Did anyone hear that loud “whooshing” sound this past weekend? If so, don’t be alarmed. It was just the collective sigh of relief coming from dozens of studio executives upon seeing the weekend’s enormous box office receipts.
The summer movie season started off with a bang here in the United States thanks to the highest grossing Memorial Day weekend of all time. More than USD $277 million was earned by the top 50 motion pictures playing around the country. Sequels led the day with “The Hangover Part II” pocketing USD $85 million, “Kung Fu Panda 2″ chopping away an additional USD $47.6 million and “Pirates of the Caribbean: On Stranger Tides” walking off with an additional USD $39.8 million.

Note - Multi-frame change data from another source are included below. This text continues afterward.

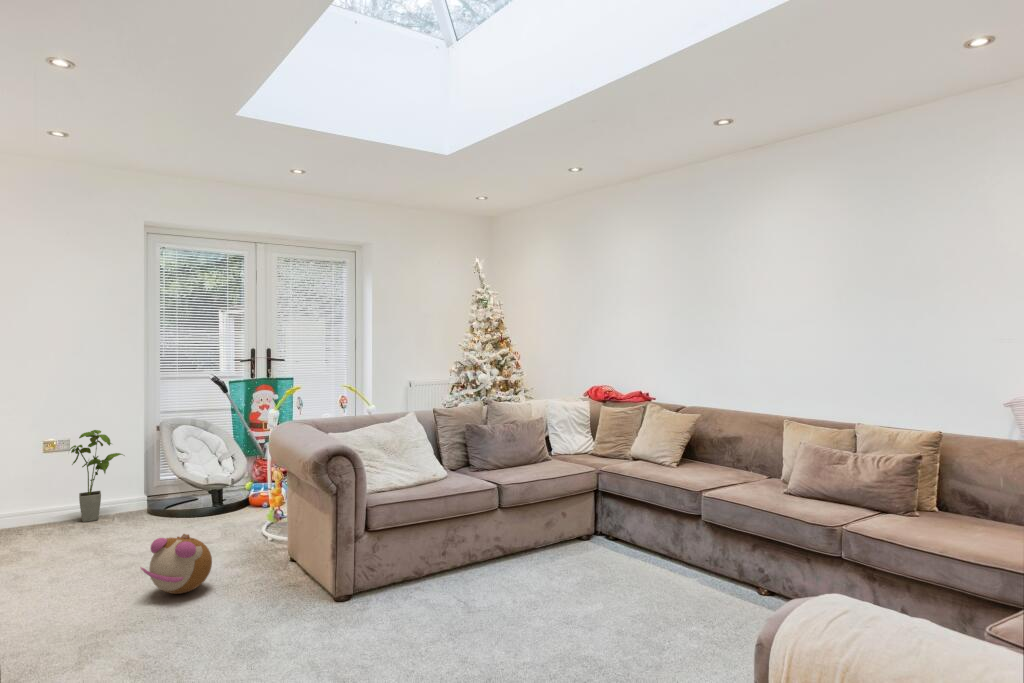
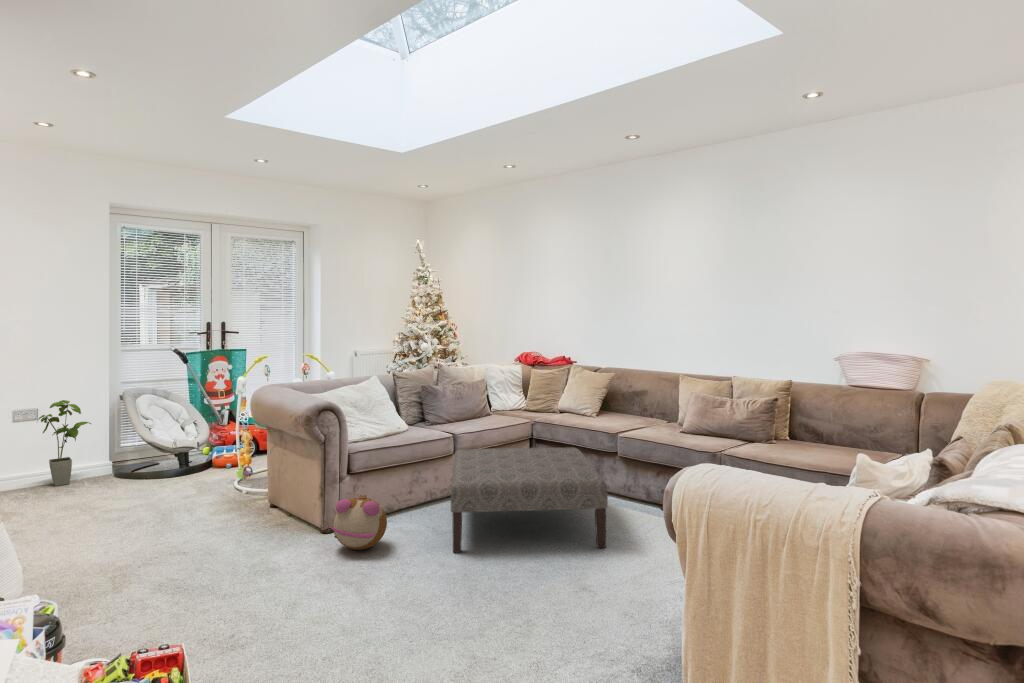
ottoman: none [480,504,684,650] -> present [451,447,608,553]
plush toy: present [141,534,212,594] -> present [330,495,387,550]

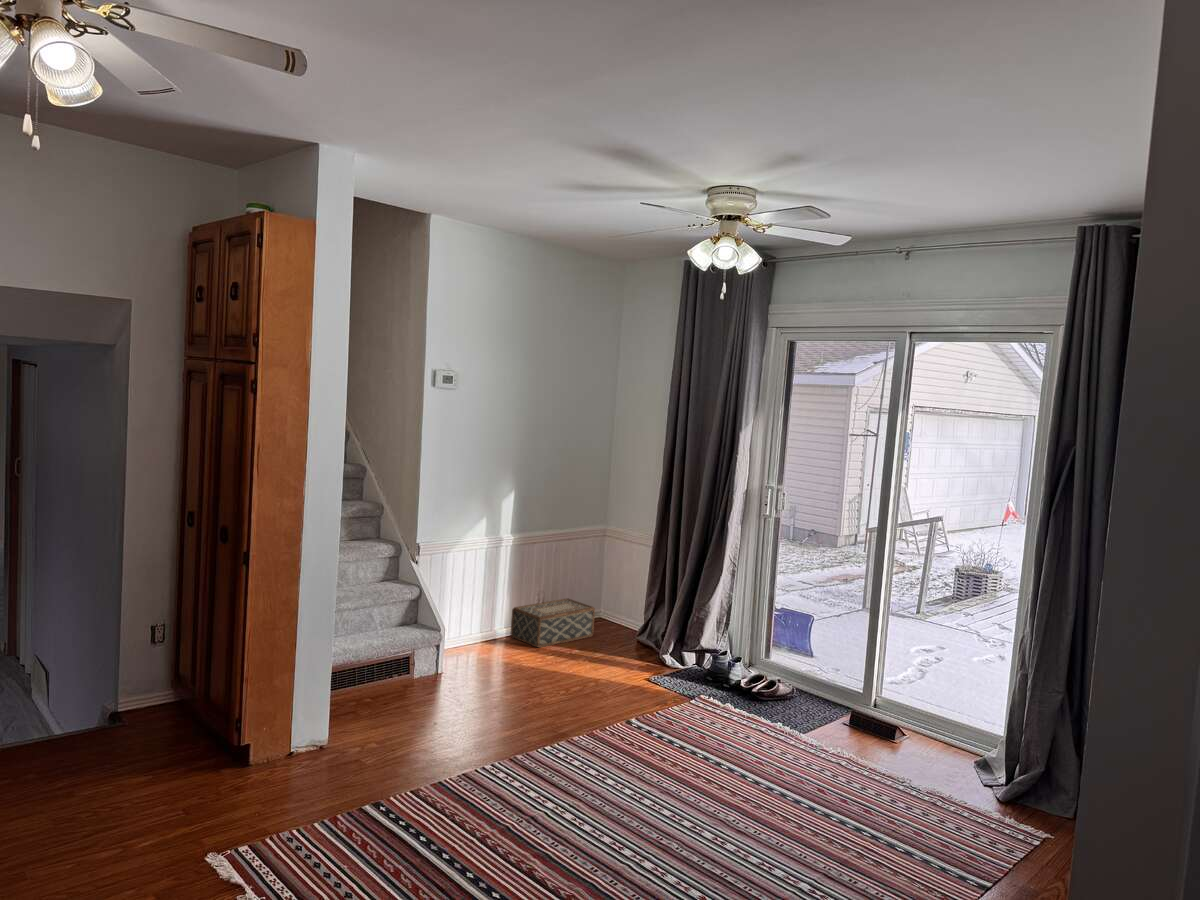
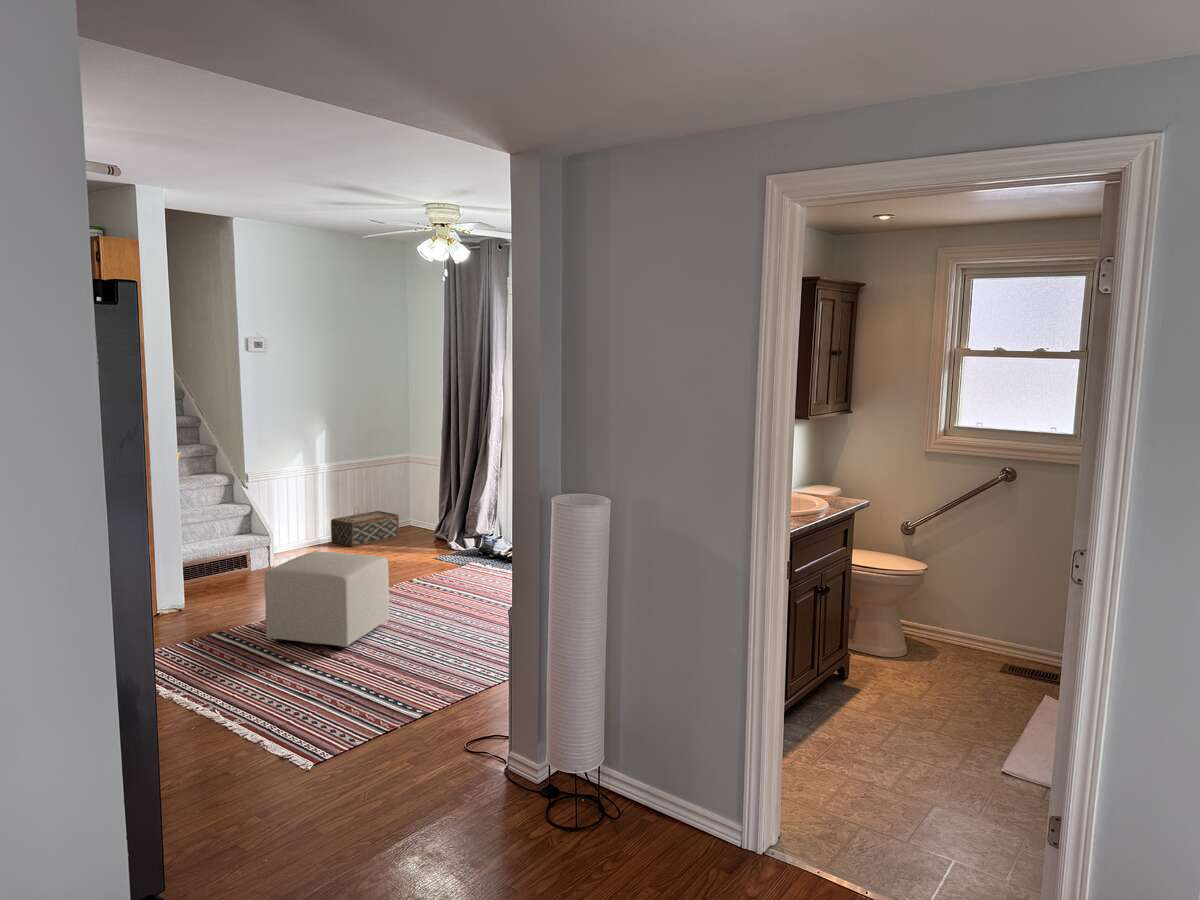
ottoman: none [443,687,625,867] -> present [264,551,389,649]

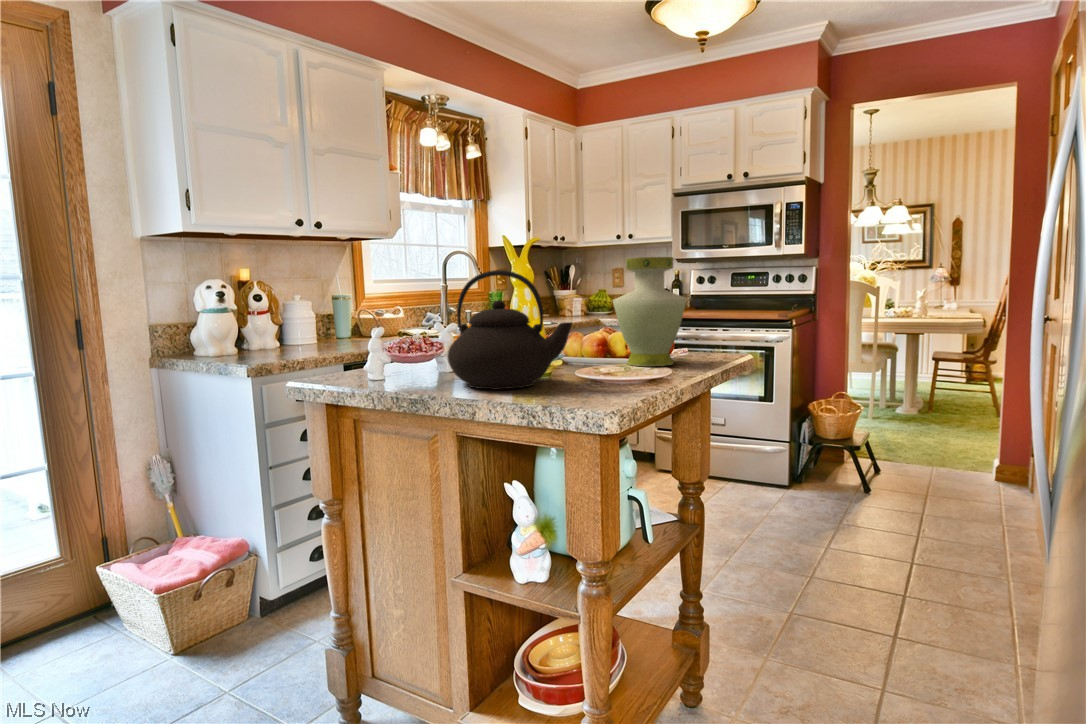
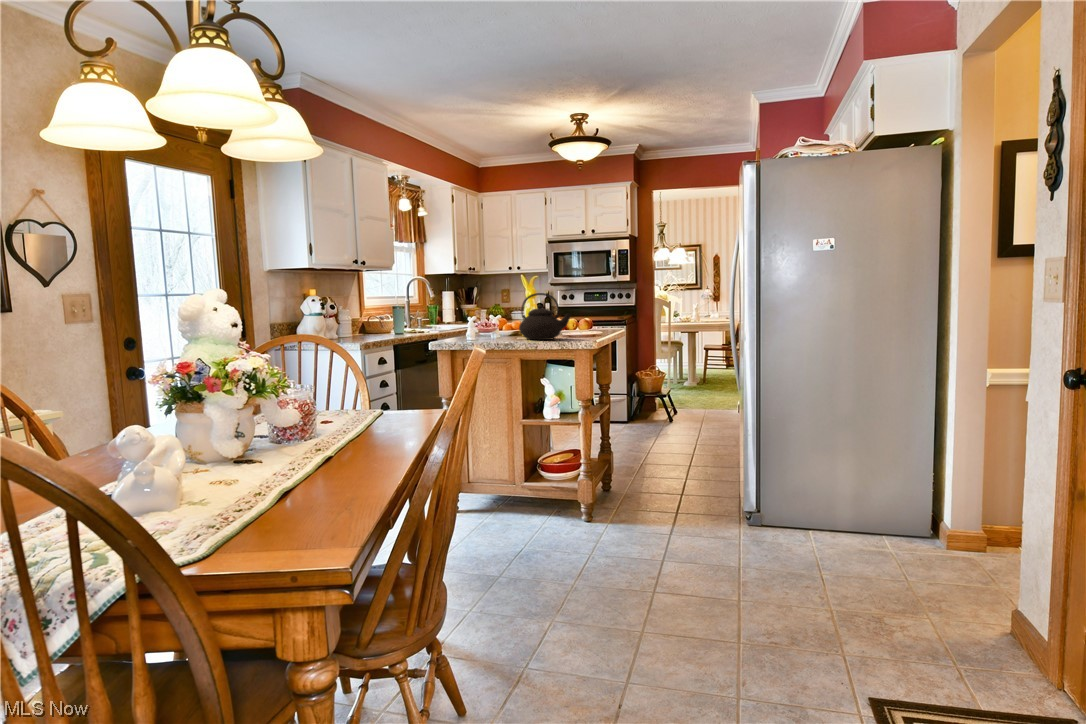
vase: present [613,257,687,366] -> none [569,287,602,335]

While I was glad to see the industry rebound from receipts and attendance that were down upwards of 17% and 18% respectively over 2010 figures, I couldn’t help but feel a little skeptical upon seeing the news. Maybe I’ve just grown ambivalent to reading about bar setting box office results that are filled with qualifiers. For instance, the following sentence is from a Box Office Mojo story from this past weekend:
Playing on approximately 6,700 screens at 3,615 locations,”The Hangover Part II” delivered the top-grossing weekend ever ($85.9 million Friday-to-Sunday) for a live-action comedy, and it ranked second to “The Matrix Reloaded” among R-rated movies.
I’m not sure when the industry became so jaded that a praiseworthy USD $85.9 million dollar opening weekend needed to be puffed up further with adjectives like “top-grossing”. Especially when such adjectives have to be qualified with yet another hyphenated descriptor, “live-action comedy”.